Graphics Accelerator computing uses specialized hardware to significantly speed up work. It often includes parallel processing that bundles commonly occurring tasks. It takes over complex work that could slow down processors. These processors typically perform tasks in a serial fashion.
The PC was the birthplace of accelerated computing. Supercomputers are where it all began. It is now available in every cloud service and smartphone. Companies of all stripes are now using it to transform businesses with data.
In an architecture often called heterogeneous computing, accelerated computers combine CPUs with other types of processors as equals.
Accelerated Computers: An Inside Look
The most popular accelerators are radeon graphics. Data processing units (DPUs), a new class, enable enhanced and accelerated networking. Each role is important in creating a balanced, unified system.
Today’s accelerated computing is used in both commercial and technical systems. It can handle data analytics, machine learning, simulations, and visualizations. This modern computing style delivers high performance and low energy consumption.
The Popularity of Accelerated Computing by PCs
Coprocessors, a specialized hardware that accelerates the work of a host CPU, have been around for a long time. The first coprocessors were introduced in 1980 with floating point processors, which added advanced math capabilities to the computer.
Graphic accelerators were in high demand due to the growth of video games and the graphical user interfaces. Nearly 50 companies had already started making graphics cards or chips by 1993.
NVIDIA’s GeForce 256 was launched in 1999. It was the first chip to outsource key CPU tasks such as rendering 3D images. It also used four parallel graphics pipelines.
NVIDIA called it the graphics processing unit (GPU), which is a way for NVIDIA to stake a claim on a new class of computer accelerators.
How researchers harness parallel processing
NVIDIA had sold 500 million GPUs by 2006. NVIDIA was the only graphics vendor in the field and saw the next big thing as a possibility.
Researchers were already creating their own code to harness the power of GPUs for tasks that are beyond the capabilities of CPUs. Brook was developed by the Stanford team led by Ian Buck. It is the first model that has been widely accepted to expand the C language for parallel processing.

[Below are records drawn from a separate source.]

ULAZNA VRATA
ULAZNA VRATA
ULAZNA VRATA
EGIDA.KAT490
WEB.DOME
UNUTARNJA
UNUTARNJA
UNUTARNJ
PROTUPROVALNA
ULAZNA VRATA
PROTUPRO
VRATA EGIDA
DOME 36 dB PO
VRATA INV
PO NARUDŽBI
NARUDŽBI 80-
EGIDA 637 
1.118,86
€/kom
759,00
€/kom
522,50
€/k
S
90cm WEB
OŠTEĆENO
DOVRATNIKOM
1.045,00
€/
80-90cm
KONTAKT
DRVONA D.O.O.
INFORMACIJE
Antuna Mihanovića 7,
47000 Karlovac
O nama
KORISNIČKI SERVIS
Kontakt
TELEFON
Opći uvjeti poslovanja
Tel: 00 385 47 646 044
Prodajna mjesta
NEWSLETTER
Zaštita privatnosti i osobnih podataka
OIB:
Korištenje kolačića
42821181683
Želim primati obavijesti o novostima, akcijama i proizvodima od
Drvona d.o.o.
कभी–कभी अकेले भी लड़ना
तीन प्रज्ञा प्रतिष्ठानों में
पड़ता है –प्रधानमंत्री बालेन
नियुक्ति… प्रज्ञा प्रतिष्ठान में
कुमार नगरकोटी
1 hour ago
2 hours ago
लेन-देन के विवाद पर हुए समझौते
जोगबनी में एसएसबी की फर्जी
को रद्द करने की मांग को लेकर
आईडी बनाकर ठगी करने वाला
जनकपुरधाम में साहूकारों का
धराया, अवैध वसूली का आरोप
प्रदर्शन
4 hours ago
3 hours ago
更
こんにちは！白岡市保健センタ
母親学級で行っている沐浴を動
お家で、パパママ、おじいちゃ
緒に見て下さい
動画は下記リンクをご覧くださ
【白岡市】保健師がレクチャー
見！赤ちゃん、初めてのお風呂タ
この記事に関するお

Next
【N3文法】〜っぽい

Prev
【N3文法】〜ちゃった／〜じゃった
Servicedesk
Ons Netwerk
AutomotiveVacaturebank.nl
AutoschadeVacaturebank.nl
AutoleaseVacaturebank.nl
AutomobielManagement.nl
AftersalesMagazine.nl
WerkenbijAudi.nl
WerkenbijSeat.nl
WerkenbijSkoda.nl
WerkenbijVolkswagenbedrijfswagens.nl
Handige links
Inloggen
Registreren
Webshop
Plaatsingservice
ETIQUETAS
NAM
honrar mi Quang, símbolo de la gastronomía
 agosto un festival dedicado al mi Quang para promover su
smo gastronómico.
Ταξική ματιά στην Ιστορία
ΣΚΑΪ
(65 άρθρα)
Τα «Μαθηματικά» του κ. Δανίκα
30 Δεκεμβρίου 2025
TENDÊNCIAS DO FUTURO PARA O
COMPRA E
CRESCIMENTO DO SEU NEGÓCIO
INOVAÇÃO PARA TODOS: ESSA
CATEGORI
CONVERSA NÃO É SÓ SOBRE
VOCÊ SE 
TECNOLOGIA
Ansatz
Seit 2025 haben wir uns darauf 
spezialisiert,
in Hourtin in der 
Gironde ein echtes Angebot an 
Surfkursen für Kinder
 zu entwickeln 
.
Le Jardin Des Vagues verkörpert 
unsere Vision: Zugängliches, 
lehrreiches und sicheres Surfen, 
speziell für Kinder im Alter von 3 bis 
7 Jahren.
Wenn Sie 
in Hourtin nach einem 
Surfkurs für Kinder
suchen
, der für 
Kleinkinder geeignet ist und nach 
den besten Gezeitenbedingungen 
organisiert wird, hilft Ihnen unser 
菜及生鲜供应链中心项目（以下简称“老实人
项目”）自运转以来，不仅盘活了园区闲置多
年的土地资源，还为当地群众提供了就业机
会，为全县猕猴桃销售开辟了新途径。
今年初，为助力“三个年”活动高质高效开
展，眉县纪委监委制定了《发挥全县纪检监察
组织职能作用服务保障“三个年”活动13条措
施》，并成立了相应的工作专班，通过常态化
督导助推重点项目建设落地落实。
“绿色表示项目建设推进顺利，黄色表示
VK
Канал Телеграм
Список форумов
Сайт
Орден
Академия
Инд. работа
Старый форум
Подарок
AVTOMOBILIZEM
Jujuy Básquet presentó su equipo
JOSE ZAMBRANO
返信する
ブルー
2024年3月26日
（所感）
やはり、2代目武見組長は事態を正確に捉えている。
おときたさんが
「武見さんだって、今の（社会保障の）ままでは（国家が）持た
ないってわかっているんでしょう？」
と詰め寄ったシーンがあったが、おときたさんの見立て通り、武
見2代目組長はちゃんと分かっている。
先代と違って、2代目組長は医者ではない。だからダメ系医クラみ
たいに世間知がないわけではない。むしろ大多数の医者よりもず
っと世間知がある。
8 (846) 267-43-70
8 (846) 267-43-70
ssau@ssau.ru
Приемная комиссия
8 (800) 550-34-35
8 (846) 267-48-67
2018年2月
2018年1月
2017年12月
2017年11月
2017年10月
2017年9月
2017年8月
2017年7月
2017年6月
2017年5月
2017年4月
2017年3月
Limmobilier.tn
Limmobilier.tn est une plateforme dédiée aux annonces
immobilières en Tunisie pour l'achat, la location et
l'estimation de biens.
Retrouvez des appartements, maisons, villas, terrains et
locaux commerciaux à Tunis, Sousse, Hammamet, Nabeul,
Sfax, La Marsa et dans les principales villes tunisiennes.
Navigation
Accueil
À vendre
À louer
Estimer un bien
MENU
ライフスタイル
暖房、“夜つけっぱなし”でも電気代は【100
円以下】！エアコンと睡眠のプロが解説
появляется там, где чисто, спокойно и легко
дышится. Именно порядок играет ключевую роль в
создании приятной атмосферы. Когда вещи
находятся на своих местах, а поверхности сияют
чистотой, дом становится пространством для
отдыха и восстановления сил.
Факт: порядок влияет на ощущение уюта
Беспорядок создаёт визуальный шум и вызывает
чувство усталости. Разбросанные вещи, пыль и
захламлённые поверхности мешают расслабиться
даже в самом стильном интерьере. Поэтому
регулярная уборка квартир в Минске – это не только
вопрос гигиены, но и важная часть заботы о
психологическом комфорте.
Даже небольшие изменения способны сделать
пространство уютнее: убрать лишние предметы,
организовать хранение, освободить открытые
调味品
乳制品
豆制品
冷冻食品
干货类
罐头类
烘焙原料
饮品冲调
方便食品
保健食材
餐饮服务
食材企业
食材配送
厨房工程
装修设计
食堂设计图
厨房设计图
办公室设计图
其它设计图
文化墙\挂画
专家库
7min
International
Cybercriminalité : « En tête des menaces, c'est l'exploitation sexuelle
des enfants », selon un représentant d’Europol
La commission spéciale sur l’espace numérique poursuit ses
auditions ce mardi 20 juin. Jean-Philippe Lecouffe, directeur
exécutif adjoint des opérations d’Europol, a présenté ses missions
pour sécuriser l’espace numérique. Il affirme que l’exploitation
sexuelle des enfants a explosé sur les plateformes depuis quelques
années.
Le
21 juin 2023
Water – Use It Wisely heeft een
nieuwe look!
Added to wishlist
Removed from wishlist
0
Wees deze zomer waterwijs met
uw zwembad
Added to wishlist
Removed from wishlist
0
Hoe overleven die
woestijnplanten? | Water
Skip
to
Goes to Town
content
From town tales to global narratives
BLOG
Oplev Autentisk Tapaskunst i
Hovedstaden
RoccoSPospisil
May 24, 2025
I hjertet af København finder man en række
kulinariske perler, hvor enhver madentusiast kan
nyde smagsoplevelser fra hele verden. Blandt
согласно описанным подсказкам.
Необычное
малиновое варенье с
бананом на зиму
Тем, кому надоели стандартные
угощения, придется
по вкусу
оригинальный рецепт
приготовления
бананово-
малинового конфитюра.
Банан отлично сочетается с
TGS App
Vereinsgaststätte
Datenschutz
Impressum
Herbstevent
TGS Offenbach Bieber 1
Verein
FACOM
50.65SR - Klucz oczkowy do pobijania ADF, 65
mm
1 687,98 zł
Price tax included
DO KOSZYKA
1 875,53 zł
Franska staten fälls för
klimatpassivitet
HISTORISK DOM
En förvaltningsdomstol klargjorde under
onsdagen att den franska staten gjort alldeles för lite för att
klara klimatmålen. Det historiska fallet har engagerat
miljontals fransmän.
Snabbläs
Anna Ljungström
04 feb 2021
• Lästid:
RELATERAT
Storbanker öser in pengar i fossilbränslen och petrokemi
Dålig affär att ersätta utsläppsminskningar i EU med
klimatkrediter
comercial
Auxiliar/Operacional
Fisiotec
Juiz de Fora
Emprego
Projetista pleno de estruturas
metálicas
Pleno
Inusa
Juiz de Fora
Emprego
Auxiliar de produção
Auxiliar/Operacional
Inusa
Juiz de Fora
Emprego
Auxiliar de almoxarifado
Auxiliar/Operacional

Buck began his career at NVIDIA in 2006 as an intern. He is now vice president for accelerated computing. He was responsible for the launch of CUDA in 2006, which is a programming model that harnesses the GPU’s parallel-processing engines to complete any task.
CUDA was paired with a G80 processor to power a new series of NVIDIA GPUs. This enabled accelerated computing for a growing number of scientific and industrial applications.
HPC + GPUs = Accelerated Sciences
The GPU family destined for the data centre was expanded with a series of new architectures named after pioneers: Tesla, Fermi and Kepler; Maxwell, Pascal; Volta, Turing; Ampere.
These new GPUs were just like the 1990s graphics accelerators. They faced many competitors, including innovative parallel processors like the Inmos transporter.
Kevin Krewell, analyst at Tirias research, stated that only the GPU survived as the other had no software ecosystem. This was their death knell.
High performance computing experts around the globe have created accelerated HPC systems that use GPUs for pioneering science. Their research today covers everything from the astrophysics and black holes to genomic sequencing and beyond.
Oak Ridge National Lab published even a guide for HPC users on accelerated computing.
Infini Band Announces Accelerated Networks
Infini Band is used by many of these supercomputers. It’s a low-latency, fast link that allows for large, distributed networks with GPUs. NVIDIA purchased Mellanox in April 2020, a pioneer in Infini Band.
Six months later, NVIDIA unveiled its first DPU. This data processor is a breakthrough in security, storage, and network acceleration. Already, Blue Field DPUs are gaining popularity in cloud services, supercomputers, third-party software, and OEM systems.